BRANO DA LEGGERE:
◆ ◆ ◆ ◆ ◆

Dov’eravamo rimasti? Aiutatemi! Ieri sera, la tappa più lunga.
Ad Arzuà dopo esserci sistemati in un ostello (albergue) siamo andati in una piccola trattoria vicina per cena. Era come se mangiassimo in una sala da pranzo: la governante, insieme a quella che immagino fosse la figlia, avevano la cucina di fianco. Tutto molto familiare. Uno spettacolare minestrone che farebbe invidia a quello della valle degli orti, vino, birra, pollo arrosto e immancabile torta di Santiago.

Non ci crederete ma in ostello ho dormito meglio che in tutti gli altri alloggi e hotel e in più sono riuscito a lavare i panni sporchi. Tutti gentili ed educati. Unico problema gli acari, che subito hanno modificato il mio stato nasale, combattuti inaugurando il mio sacco a pelo appena comprato.

◆ ◆ ◆ ◆ ◆

(Voci del dataset)
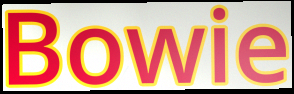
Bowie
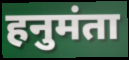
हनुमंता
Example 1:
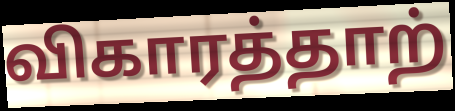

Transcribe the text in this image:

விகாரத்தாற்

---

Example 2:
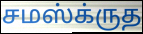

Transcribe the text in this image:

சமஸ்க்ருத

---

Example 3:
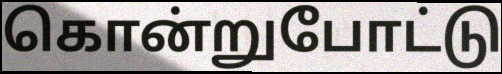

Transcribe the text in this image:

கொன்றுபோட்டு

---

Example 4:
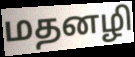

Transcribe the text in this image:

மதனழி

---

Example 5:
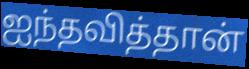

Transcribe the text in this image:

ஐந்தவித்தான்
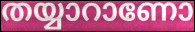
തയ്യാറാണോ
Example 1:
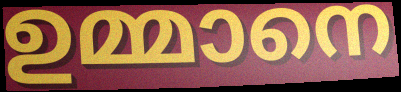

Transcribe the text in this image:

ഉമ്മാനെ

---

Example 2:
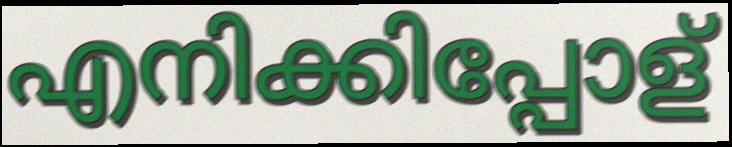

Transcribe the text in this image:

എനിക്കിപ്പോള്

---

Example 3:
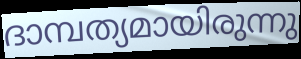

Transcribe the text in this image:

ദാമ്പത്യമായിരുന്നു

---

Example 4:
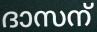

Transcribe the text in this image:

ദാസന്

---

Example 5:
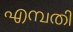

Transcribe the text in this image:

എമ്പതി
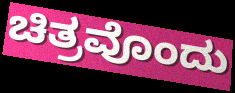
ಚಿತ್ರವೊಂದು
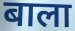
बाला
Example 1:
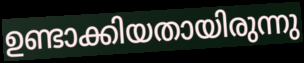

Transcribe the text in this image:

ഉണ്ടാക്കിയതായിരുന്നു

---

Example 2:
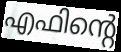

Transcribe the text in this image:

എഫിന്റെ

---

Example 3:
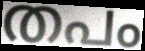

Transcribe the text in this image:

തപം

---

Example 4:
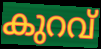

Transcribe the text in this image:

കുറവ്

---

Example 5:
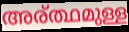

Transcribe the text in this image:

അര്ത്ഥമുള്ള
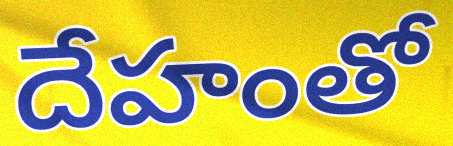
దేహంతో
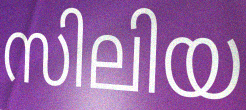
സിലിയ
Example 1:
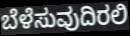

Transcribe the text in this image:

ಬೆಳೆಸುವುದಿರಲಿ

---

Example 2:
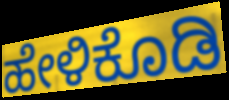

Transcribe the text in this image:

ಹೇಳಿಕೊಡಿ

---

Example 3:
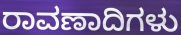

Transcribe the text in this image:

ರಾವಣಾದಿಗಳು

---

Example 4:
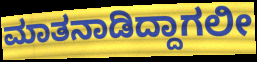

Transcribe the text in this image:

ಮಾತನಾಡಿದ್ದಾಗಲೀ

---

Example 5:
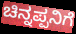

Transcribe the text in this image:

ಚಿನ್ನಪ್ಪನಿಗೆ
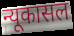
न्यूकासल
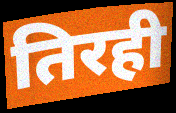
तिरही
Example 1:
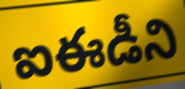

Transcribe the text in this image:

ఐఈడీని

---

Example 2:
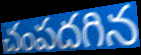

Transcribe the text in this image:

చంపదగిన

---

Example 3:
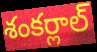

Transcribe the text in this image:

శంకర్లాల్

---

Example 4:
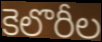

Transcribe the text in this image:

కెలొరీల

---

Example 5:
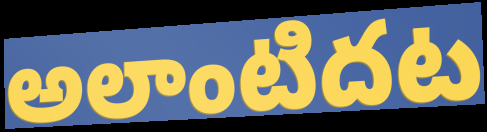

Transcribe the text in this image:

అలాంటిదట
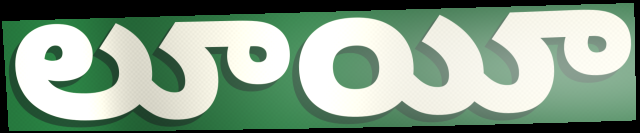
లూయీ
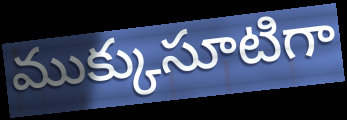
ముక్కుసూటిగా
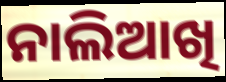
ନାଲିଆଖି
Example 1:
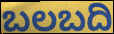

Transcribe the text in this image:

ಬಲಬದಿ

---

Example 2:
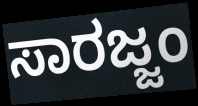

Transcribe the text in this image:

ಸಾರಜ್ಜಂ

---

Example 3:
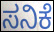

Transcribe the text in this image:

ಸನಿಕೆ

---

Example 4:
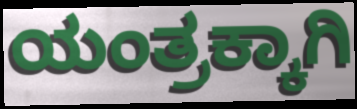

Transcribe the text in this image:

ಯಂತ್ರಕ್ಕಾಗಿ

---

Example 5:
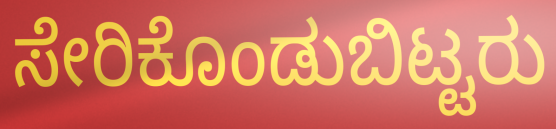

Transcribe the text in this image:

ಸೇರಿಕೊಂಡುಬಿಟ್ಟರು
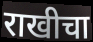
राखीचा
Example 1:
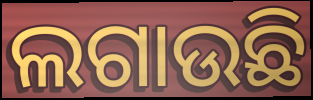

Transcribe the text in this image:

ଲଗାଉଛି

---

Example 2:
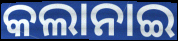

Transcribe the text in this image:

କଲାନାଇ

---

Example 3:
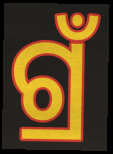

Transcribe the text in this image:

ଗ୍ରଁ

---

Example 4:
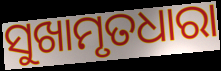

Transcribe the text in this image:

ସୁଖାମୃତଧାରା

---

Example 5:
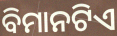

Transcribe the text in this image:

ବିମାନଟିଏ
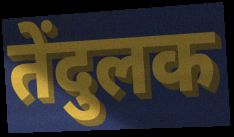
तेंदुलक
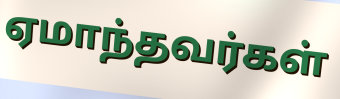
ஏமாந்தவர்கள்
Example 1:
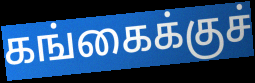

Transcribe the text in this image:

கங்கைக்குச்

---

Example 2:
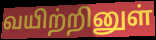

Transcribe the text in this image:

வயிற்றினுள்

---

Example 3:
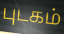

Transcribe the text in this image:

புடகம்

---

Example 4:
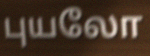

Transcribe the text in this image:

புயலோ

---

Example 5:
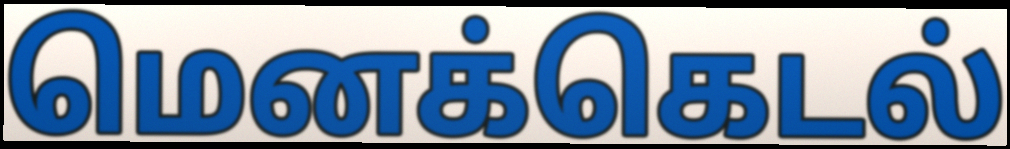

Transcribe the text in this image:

◆ ◆ ◆ ◆ ◆

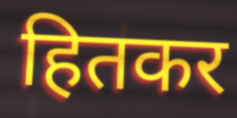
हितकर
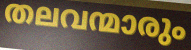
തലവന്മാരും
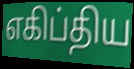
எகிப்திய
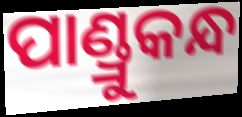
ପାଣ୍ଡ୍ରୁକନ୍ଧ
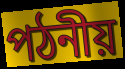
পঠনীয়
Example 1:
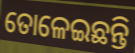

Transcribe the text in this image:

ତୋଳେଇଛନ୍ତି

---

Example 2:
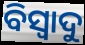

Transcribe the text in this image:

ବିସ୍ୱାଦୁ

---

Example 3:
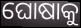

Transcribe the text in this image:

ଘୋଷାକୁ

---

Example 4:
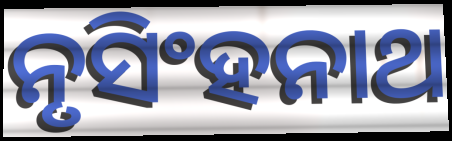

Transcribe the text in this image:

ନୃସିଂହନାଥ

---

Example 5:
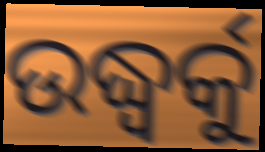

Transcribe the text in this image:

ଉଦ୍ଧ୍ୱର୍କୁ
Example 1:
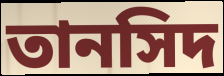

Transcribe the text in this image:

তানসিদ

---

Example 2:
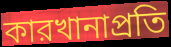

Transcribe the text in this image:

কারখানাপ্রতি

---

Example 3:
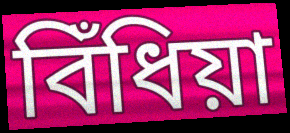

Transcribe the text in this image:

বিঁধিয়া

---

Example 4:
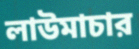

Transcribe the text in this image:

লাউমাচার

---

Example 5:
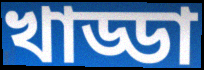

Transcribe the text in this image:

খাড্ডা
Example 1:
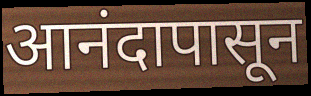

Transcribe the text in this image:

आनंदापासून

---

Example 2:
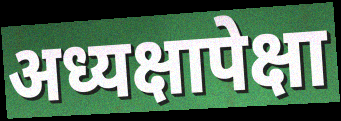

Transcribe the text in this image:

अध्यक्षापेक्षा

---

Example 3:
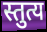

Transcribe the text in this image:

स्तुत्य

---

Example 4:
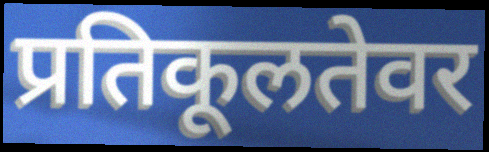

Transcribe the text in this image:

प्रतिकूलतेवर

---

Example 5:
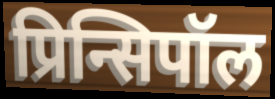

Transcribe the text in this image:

◆ ◆ ◆ ◆ ◆

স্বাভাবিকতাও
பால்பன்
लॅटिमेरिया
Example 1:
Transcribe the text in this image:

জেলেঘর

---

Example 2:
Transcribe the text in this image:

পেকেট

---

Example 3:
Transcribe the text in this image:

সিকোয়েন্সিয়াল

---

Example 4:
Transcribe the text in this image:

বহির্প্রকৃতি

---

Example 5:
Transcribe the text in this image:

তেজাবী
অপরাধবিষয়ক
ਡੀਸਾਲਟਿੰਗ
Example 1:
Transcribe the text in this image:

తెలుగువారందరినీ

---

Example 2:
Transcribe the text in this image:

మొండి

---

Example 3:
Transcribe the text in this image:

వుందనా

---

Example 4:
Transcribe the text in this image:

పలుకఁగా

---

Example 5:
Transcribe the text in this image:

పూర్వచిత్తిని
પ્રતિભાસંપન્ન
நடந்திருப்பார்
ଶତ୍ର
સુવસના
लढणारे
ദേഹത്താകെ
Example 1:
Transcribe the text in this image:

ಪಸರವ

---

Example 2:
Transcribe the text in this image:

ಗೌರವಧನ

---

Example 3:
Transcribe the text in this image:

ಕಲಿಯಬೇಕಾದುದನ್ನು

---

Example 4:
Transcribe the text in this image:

◆ ◆ ◆ ◆ ◆

CONSEGNE DELL'ESERCIZIO:
1 - Risponda alle seguenti domande sul brano da leggere:
(a) In quale località è stato trovato posto in un ostello?
(b) Quale dolce non è mancato a cena?
(c) Con che cosa chi scrive ha combattuto gli acari?
2 - Aggiorni il passo del brano da leggere che parte da "Dov’eravamo rimasti? Aiutatemi!" e termina con "torta di Santiago.", sostituendo "trattoria" con "osteria".

LE RISPOSTE:
1 -
(a) Ad Arzuà.
(b) La torta di Santiago.
(c) Con il sacco a pelo appena comprato.

2 -
Dov’eravamo rimasti? Aiutatemi! Ieri sera, la tappa più lunga.
Ad Arzuà dopo esserci sistemati in un ostello (albergue) siamo andati in una piccola osteria vicina per cena. Era come se mangiassimo in una sala da pranzo: la governante, insieme a quella che immagino fosse la figlia, avevano la cucina di fianco. Tutto molto familiare. Uno spettacolare minestrone che farebbe invidia a quello della valle degli orti, vino, birra, pollo arrosto e immancabile torta di Santiago.